▸ EXERCISE DIRECTIONS: Rewrite everything from "Corporate Travel Sydney" down to "to post a comment." with "Sydney Airport" changed to "Brisbane Airport" and nothing else altered.

▸ Saved entries:
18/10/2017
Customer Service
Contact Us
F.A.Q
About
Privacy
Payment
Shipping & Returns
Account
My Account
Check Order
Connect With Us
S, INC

---

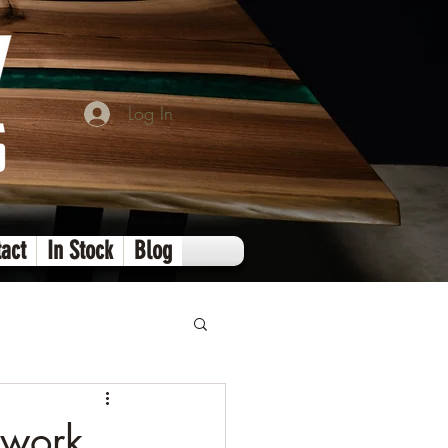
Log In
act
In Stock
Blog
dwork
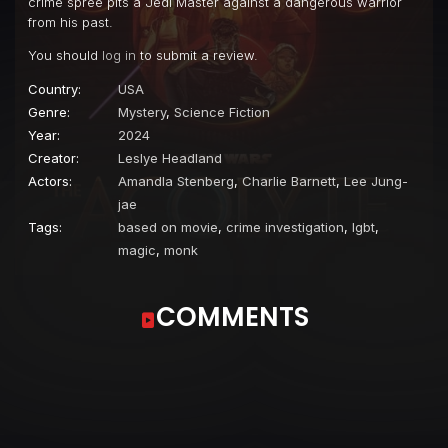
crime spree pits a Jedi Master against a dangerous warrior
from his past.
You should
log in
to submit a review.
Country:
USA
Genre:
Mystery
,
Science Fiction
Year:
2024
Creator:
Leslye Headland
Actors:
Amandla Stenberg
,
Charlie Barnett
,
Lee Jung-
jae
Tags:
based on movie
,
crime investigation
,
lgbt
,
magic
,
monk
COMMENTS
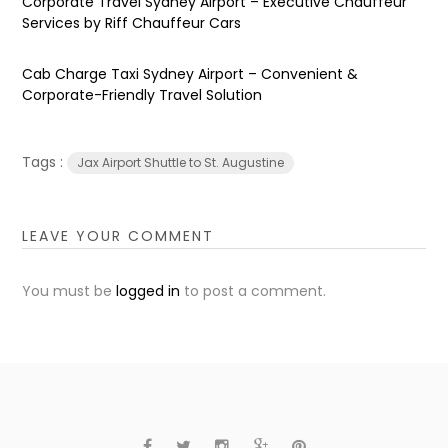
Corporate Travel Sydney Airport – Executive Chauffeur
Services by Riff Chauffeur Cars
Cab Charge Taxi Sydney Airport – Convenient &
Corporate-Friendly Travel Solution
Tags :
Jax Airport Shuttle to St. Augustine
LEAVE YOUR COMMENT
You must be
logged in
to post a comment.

* * *

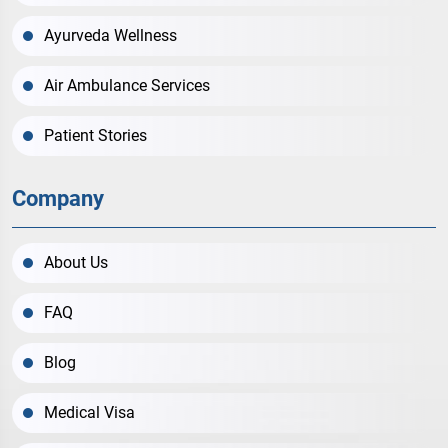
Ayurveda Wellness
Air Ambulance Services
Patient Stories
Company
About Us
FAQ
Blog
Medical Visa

▸ RESPONSE AREA:
Corporate Travel Brisbane Airport – Executive Chauffeur
Services by Riff Chauffeur Cars
Cab Charge Taxi Brisbane Airport – Convenient &
Corporate-Friendly Travel Solution
Tags :
Jax Airport Shuttle to St. Augustine
LEAVE YOUR COMMENT
You must be
logged in
to post a comment.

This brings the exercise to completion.